A liberating book for Mad, neurodiverse, and disabled QTBIPOC folks to create a more equitable and playful future in institutions and systems that were not made for them
As Mad, neurodiverse, and disabled QTBIPOC folks working in institutions, we are in need of healing. We are at the mercy of systems that bet on our exhaustion, extracted labor, and burnout. A Mad Mess defiantly and unapologetically refuses to wait for such institutions to change.
Based on her own experience as an educator, Kafai reveals how "mess" is at the heart of this book and her life. Mess is a Mad, queer, and decolonial tool that intervenes in oppressive structures in institutions. It also resists the narratives of perfectionism and people pleasing that are rooted in ableism and sanism and adapted into academia. Mess will help us remember to stay and transform institutions into what we need them to be.
Informed by the genre-bending works of Alice Wong and adrienne maree brown, A Mad Mess centers the imperfect, defiant, and tender Mad resistance strategies to our thriving that are always, above all, messy.

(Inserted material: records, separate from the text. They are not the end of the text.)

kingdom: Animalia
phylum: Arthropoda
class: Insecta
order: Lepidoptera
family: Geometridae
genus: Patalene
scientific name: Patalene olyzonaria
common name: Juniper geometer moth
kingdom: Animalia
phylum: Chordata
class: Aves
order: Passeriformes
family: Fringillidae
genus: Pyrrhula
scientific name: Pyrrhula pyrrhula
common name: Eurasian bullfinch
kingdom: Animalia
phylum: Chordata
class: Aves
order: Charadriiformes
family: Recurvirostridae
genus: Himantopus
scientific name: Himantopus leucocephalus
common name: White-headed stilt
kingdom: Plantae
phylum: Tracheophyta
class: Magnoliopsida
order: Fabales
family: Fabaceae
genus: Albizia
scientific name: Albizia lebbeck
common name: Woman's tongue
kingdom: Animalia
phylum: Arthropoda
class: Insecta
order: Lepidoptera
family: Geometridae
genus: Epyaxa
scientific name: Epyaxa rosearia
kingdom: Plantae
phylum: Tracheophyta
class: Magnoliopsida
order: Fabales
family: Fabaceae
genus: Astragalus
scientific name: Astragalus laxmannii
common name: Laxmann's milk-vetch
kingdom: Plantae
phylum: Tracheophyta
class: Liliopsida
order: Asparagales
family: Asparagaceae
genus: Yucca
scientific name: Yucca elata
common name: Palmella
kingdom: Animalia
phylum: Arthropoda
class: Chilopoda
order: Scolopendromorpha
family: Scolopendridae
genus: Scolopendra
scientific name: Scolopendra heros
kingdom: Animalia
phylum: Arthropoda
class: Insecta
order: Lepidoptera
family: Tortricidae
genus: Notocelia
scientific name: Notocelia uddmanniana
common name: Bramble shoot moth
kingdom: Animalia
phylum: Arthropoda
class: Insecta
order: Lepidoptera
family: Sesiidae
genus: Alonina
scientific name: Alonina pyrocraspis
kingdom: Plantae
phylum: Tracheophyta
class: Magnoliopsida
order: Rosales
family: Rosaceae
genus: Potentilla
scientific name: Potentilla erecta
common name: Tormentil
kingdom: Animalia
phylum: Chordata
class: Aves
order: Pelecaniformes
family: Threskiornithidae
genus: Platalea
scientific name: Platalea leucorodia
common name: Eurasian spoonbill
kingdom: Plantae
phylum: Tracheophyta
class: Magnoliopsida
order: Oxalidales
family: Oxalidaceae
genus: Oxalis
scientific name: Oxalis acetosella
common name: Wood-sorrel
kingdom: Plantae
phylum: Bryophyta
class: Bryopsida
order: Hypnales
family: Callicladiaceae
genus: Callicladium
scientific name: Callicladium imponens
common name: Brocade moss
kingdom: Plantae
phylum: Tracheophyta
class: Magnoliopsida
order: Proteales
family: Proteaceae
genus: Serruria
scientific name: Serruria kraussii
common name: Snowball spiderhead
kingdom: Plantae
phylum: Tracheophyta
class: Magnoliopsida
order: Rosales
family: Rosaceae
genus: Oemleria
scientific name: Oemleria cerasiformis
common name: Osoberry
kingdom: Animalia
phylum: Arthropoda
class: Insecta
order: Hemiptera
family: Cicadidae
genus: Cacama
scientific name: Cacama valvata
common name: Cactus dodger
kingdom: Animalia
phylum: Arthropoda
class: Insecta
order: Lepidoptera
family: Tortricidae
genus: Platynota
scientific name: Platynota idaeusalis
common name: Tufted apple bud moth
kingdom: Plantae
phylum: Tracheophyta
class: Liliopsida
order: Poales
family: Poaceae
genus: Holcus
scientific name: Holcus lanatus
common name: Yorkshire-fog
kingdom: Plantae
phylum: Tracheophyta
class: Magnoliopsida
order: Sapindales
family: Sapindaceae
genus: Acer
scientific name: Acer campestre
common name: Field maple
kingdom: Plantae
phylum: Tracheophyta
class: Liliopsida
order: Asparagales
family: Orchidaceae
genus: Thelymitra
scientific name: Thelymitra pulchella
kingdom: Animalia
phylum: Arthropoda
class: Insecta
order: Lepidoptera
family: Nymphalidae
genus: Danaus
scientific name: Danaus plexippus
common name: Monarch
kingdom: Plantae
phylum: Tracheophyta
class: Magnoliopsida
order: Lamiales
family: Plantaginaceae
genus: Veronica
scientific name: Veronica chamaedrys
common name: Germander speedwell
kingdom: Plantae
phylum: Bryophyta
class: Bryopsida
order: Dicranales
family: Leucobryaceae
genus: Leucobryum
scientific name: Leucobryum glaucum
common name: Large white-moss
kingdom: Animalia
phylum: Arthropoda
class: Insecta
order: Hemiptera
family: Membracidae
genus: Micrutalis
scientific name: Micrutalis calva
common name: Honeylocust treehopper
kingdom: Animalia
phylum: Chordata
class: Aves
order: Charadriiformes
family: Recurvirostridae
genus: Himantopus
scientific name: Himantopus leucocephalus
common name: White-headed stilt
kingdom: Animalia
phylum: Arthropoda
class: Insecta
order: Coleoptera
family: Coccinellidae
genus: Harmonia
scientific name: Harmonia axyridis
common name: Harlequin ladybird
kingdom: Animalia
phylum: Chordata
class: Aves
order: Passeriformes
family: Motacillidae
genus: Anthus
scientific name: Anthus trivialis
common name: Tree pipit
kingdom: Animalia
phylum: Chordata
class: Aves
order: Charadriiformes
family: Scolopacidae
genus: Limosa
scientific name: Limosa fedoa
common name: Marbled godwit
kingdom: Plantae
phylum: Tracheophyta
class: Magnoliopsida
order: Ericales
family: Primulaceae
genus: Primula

Part love letter and part aspirational guide, A Mad Mess amplifies the Mad dreaming and mourning we need if we are to create a liberatory future that truly embraces and supports us.
Shayda Kafai (she/her) is an associate professor in the Ethnic and Women's Studies Department at California State Polytechnic University, Pomona. She is the author of Crip Kinship: The Disability Justice Art Activism of Sins Invalid (Arsenal Pulp Press) and is the co-editor of Mad Scholars: Reclaiming and Reimagining the Neurodiverse Academy (Syracuse University Press). She lives in Montclair, California.